Lovering Farmhouse Bread - a signature bread named for the for the 1830's Lovering Farmhouse--where our bakery is located--and former resident and baker Jenny Lovering (in the 1890's pic below standing in front of what is now the BLB).
Our Lovering Farmhouse bread, based on a recipe by the Swiss-born White House pastry chef Albert Kumin as passed on by Jeffrey Hamelman, is fermented with the naturally occurring yeast on the raisins in the starter, creating a creamy, sweet taste. This fermentation technique is traditional in isolated, Alpine farming communities where commercial yeast was hard to get in the winter and dried fruits, like raisins, were inventively used instead.
Curious about what raisin water looks like? Here's a video of our raisin water fermenting in the bakery kitchen.

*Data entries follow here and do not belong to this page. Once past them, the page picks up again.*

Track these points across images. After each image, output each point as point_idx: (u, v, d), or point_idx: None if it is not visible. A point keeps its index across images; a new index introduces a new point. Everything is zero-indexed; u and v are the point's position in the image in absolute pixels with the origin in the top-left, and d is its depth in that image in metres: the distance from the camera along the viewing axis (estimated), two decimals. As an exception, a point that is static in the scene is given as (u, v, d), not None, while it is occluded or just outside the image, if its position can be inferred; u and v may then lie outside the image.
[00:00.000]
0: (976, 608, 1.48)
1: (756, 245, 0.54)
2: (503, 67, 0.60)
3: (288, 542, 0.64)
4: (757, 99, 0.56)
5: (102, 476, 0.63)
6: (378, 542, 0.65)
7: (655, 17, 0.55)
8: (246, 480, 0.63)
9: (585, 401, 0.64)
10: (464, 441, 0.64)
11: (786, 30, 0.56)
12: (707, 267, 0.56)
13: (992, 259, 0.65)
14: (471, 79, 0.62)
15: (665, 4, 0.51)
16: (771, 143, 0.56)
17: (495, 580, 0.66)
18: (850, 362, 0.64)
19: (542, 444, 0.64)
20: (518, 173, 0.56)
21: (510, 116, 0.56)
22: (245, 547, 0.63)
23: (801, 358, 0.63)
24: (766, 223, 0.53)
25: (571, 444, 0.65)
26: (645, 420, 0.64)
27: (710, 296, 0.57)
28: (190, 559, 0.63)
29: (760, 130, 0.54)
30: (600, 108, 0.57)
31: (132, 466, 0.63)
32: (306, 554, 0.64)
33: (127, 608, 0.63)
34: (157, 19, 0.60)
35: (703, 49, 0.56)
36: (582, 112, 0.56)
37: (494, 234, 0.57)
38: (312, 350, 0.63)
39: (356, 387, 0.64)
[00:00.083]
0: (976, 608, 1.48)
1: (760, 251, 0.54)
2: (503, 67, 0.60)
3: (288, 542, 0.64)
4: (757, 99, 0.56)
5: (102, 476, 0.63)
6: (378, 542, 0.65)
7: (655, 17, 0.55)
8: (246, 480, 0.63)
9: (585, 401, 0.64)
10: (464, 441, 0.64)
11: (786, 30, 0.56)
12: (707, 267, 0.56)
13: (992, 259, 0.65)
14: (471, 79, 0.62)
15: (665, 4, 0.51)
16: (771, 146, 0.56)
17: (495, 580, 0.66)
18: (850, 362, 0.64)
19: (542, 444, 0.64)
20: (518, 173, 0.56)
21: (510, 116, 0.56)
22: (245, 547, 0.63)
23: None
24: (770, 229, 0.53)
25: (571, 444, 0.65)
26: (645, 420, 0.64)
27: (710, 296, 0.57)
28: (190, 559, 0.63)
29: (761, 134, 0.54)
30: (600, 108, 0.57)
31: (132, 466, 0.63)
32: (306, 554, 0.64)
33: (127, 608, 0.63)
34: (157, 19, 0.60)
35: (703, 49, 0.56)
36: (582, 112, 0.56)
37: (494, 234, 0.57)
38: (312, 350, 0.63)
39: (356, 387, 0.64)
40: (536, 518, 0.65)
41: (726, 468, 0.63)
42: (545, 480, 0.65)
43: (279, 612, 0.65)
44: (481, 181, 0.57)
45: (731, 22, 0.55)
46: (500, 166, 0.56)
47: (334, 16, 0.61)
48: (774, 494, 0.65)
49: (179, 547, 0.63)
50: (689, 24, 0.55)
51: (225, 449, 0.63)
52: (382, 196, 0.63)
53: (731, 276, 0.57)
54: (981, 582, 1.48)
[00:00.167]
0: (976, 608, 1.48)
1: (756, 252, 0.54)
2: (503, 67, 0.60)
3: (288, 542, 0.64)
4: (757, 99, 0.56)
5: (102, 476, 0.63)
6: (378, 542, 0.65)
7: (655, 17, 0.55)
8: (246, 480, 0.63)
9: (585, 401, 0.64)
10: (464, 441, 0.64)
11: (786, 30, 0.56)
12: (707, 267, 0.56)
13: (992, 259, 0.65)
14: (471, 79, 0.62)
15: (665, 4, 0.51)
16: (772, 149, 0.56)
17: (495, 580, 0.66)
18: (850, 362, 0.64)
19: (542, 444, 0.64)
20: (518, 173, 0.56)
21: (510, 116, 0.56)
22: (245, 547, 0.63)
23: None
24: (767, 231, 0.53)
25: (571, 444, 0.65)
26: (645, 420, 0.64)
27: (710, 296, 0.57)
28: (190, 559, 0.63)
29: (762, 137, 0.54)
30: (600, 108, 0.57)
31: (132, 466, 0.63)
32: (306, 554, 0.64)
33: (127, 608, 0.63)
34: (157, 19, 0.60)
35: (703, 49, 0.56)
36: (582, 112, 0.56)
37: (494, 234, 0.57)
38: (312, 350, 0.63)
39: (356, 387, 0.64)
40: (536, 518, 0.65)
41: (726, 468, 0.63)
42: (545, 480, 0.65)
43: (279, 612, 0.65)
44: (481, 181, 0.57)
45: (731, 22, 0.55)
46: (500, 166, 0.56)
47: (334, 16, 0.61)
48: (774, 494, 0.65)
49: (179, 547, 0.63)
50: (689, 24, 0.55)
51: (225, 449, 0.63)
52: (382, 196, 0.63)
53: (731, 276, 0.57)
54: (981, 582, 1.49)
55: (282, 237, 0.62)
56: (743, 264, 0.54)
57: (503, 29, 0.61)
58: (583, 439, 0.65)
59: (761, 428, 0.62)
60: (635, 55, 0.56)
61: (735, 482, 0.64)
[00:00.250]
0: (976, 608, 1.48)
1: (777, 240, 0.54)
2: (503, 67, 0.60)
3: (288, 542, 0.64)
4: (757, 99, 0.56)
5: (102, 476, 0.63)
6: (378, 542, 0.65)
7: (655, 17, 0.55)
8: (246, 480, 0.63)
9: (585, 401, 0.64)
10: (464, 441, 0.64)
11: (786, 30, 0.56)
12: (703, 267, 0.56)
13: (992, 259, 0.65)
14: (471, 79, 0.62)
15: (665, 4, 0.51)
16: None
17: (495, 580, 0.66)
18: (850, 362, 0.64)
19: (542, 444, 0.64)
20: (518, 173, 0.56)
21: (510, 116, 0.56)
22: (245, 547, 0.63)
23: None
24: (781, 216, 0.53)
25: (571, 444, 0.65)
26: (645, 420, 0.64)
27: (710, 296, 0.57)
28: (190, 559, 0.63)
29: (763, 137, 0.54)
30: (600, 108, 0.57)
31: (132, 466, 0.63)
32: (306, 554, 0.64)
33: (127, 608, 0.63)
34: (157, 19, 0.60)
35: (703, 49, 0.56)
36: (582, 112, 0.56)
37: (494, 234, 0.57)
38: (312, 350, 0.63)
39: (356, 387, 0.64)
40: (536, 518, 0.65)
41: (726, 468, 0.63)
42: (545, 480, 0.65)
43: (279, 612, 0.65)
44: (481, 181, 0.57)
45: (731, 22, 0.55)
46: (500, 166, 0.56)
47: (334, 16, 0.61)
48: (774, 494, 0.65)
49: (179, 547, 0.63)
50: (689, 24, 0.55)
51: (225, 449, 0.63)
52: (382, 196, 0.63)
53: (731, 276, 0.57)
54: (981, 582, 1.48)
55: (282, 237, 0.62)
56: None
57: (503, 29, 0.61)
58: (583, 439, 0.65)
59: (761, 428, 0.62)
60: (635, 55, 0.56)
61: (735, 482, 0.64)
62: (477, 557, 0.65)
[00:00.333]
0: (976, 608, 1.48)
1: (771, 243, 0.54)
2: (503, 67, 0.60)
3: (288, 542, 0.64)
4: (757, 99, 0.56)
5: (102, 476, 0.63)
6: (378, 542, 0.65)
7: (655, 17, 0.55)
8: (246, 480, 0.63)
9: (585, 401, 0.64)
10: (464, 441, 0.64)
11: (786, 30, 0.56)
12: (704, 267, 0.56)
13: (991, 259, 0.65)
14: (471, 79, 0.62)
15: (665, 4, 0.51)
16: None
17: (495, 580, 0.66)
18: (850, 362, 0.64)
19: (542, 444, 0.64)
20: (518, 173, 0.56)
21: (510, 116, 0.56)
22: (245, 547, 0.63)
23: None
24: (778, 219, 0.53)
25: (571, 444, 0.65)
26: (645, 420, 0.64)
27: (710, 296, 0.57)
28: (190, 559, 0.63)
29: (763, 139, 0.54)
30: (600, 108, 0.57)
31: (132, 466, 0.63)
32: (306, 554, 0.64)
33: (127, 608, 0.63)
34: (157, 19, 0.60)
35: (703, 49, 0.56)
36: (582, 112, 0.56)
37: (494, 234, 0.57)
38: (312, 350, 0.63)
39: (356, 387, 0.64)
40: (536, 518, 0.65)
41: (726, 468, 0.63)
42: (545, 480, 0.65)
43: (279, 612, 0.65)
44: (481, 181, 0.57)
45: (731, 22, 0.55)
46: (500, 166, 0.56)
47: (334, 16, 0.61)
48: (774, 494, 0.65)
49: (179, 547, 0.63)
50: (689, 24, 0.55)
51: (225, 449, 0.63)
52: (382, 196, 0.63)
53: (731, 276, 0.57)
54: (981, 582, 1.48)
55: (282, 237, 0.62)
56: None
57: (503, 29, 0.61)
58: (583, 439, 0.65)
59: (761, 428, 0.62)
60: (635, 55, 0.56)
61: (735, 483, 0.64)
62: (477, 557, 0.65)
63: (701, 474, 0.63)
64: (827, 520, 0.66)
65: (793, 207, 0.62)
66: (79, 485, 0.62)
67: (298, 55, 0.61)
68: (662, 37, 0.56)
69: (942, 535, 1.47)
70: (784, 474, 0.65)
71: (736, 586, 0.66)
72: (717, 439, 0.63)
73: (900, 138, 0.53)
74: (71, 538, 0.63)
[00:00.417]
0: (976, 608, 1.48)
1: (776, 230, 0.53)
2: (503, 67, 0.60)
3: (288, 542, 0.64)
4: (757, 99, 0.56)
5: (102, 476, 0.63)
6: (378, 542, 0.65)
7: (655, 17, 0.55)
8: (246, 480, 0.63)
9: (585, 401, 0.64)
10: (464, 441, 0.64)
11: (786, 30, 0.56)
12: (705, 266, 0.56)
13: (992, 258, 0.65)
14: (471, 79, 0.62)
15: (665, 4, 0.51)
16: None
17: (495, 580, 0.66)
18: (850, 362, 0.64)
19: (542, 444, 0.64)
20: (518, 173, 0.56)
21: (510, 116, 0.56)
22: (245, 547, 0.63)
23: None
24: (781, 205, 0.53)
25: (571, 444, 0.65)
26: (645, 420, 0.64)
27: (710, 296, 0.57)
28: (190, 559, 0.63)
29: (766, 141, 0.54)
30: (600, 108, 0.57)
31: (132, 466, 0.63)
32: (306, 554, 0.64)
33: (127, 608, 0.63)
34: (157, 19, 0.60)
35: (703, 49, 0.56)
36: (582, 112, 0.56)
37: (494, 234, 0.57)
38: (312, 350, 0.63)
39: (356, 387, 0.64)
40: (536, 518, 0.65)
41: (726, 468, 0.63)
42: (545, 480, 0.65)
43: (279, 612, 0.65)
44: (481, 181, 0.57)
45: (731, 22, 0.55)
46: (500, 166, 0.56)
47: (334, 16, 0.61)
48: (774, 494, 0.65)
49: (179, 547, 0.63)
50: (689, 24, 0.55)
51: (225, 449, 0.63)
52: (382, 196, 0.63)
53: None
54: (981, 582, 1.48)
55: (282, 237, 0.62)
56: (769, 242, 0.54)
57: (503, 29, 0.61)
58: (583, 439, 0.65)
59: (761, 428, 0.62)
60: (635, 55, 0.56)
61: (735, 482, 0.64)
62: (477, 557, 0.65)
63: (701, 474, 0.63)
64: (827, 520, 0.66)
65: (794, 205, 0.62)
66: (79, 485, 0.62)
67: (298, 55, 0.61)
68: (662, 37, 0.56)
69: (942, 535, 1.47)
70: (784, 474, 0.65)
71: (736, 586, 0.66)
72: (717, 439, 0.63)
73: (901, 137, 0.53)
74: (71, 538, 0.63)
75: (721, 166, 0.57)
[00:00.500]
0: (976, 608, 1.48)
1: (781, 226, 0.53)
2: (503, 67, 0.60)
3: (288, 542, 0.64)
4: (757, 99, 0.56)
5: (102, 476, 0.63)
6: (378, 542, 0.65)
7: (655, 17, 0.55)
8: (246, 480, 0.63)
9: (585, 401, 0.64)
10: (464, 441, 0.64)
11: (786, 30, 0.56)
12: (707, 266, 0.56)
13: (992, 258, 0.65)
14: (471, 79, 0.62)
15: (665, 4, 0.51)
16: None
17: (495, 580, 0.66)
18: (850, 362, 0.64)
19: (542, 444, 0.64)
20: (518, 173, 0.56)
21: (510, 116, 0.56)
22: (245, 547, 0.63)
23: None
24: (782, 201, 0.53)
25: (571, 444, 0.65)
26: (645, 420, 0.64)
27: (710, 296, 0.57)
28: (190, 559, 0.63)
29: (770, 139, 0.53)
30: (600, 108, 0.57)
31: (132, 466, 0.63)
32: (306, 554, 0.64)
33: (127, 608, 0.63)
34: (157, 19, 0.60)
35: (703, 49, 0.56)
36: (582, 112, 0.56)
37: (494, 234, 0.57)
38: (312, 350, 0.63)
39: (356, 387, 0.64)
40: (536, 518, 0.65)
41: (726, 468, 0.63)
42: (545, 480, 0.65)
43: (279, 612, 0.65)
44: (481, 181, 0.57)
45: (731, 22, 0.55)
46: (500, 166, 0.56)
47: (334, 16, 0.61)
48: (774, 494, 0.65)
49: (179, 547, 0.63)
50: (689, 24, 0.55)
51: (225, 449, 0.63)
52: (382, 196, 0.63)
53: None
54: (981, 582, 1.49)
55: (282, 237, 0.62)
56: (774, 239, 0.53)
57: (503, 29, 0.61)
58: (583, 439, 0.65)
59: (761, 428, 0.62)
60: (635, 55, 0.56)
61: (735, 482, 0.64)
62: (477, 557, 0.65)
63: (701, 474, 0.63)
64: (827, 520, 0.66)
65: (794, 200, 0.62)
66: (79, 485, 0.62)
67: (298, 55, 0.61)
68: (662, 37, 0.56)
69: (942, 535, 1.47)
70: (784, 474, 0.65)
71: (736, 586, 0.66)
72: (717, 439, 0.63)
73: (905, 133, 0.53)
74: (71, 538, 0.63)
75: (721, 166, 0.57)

What makes bread fermented with raisin water taste sweeter than traditional sourdougs? Raisins, like grapes and other high-sugar fruits, have naturally-occurring yeast microorganisms on their skins. The ones on raisins are primarily non-saccharomyces cerveisiae, the strain of yeast commonly used for for winemaking and bread baking. In the first few days that the raisin water ferments, these non-baking yeast multiply quickly, but our sturdy saccharomyces cerveisiae yeast starts taking over and are at their peak around day four of fermentation. This is also the time that lactic acid--which makes most sourdough breads taste, well, sour--is at its lowest. When you ferment the raisin water for 4-5 days, then use this to start your bread, the result is a naturally-leavened loaf that tastes almost sweet with very little of the acidic profile of its sourdough bread cousins.
Our Lovering Farmhouse Bread is made with cranberries and walnuts and is our tribute to the agricultural roots of our New Hampshire region. While I don't know whether the Lovering family had any connections to Switzerland, it's likely Jenny knew how to make a good loaf of sourdough and would appreciate how make this and all of our naturally-leavened breads.